**Work instructions:**
**A)** Answer these about the author spotlight:
(i) Where was Jo Jakeman born?
(ii) Who is her agent?
(iii) How many women lock their abusive ex in a cellar in Sticks and Stones?
**B)** Copy the author spotlight word for word from "Debut Spotlight: Jo" to "your writing journey?".

**Given text:**
⟨

Tuesday, 10 July 2018

Debut Spotlight: Jo Jakeman

Today it's my stop on the Sticks and Stones blog tour and it's my pleasure to be shining the spotlight on author Jo Jakeman and her debut novel.

Jo Jakeman was the winner of the Friday Night Live 2016 competition at the York Festival of Writing.

Born in Cyprus, she worked for many years in the City of London before moving to Derbyshire with her husband and twin boys. Sticks and Stones is her debut thriller.

Twitter: @JoJakemanWrites

Can you tell us a little bit about yourself and your writing journey?
I have always loved writing but, with work and family commitments, I only ever treated it as a hobby. It felt self-indulgent to lock myself away and write. When the children started school it was time for me to see whether I could produce something that people might like to read. I made up my mind to really go for it. I started volunteering at the local book festival, read several writing books, and enrolled on an online writing course with Curtis Brown Creative. I signed up for writing festivals and entered a couple of competitions. At York Festival of Writing I was shortlisted for Best Opening Chapter and Friday Night Live. I went on to win Friday Night Live. It was there that I met my agent, Imogen Pelham. A few months after that, she submitted my book to publishers and it found a wonderful home with Jade Chandler at Harvill Secker.

If you had to give an elevator pitch for Sticks and Stones, what would it be? 
My agent judged the ‘pitch perfect’ competition at York Festival of Writing. My pitch was so bad she didn’t even recognise it. I’ve worked on it since then!

Sticks and Stones is a dark thriller about three women who lock their abusive ex in a cellar. It puts them in a position of power over him but, even locked up, Phillip still has the potential to hurt them. Should they forgive him, or take their revenge?

I'm sure we've all wanted to seek revenge on an ex at some point in our lives, what inspired you to choose this subject for your debut novel?

⟩

**Records shown:**
⟨

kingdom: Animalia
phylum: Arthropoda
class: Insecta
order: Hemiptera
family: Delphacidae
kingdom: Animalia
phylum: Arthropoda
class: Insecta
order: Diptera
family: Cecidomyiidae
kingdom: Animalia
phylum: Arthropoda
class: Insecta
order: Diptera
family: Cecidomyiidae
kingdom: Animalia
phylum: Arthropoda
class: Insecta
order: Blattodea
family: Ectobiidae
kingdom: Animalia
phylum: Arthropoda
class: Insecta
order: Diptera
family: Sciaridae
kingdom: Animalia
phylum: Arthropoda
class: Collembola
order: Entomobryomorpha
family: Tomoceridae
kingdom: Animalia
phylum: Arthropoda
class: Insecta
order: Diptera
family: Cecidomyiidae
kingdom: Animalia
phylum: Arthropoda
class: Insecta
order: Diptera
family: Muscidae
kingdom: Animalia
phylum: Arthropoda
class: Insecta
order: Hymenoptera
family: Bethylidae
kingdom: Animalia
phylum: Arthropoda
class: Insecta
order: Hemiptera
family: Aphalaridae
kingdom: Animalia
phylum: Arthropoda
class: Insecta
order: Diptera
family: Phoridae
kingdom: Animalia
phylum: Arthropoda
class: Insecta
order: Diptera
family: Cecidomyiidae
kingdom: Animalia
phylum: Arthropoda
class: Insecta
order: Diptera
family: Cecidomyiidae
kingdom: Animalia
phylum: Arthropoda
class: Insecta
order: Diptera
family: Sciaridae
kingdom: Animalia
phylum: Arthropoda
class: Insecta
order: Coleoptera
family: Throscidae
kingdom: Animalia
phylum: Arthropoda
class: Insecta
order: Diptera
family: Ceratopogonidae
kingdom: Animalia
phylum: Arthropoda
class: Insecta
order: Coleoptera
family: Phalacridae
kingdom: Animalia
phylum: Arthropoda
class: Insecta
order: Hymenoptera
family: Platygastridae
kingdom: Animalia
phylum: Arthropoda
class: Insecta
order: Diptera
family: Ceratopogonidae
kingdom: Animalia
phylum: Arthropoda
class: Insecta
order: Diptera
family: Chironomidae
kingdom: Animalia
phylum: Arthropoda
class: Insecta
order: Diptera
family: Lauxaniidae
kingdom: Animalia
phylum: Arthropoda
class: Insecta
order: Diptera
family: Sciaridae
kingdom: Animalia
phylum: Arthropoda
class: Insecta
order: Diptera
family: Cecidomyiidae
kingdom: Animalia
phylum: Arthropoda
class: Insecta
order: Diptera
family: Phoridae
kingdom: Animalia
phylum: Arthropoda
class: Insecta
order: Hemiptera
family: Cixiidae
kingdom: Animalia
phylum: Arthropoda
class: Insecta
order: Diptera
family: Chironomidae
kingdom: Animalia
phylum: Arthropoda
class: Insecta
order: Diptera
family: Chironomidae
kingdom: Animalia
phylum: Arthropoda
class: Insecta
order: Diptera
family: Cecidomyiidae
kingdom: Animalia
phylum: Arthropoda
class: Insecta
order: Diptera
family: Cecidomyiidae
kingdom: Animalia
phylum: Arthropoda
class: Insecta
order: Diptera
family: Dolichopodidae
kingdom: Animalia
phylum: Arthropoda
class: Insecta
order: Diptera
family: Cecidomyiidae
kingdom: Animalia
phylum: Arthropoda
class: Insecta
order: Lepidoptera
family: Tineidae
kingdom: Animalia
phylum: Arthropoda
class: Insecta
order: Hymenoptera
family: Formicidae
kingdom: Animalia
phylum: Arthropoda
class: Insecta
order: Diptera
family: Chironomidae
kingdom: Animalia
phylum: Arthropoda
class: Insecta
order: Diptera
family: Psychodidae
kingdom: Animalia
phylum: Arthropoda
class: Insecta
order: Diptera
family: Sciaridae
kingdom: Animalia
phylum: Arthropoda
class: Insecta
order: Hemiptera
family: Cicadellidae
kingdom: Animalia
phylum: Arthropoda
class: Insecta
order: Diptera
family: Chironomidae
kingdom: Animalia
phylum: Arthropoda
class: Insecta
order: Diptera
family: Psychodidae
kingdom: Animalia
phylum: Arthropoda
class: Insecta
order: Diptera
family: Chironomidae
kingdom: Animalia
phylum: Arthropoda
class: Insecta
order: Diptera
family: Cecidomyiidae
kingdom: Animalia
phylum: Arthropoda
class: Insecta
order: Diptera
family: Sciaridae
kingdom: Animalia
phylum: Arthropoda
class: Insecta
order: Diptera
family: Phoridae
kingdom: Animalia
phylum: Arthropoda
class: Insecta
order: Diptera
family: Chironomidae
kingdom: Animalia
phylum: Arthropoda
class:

⟩

**Solution list:**
**A)**
(i) Cyprus
(ii) Imogen Pelham
(iii) Three

**B)**
Debut Spotlight: Jo Jakeman

Today it's my stop on the Sticks and Stones blog tour and it's my pleasure to be shining the spotlight on author Jo Jakeman and her debut novel.

Jo Jakeman was the winner of the Friday Night Live 2016 competition at the York Festival of Writing.

Born in Cyprus, she worked for many years in the City of London before moving to Derbyshire with her husband and twin boys. Sticks and Stones is her debut thriller.

Twitter: @JoJakemanWrites

Can you tell us a little bit about yourself and your writing journey?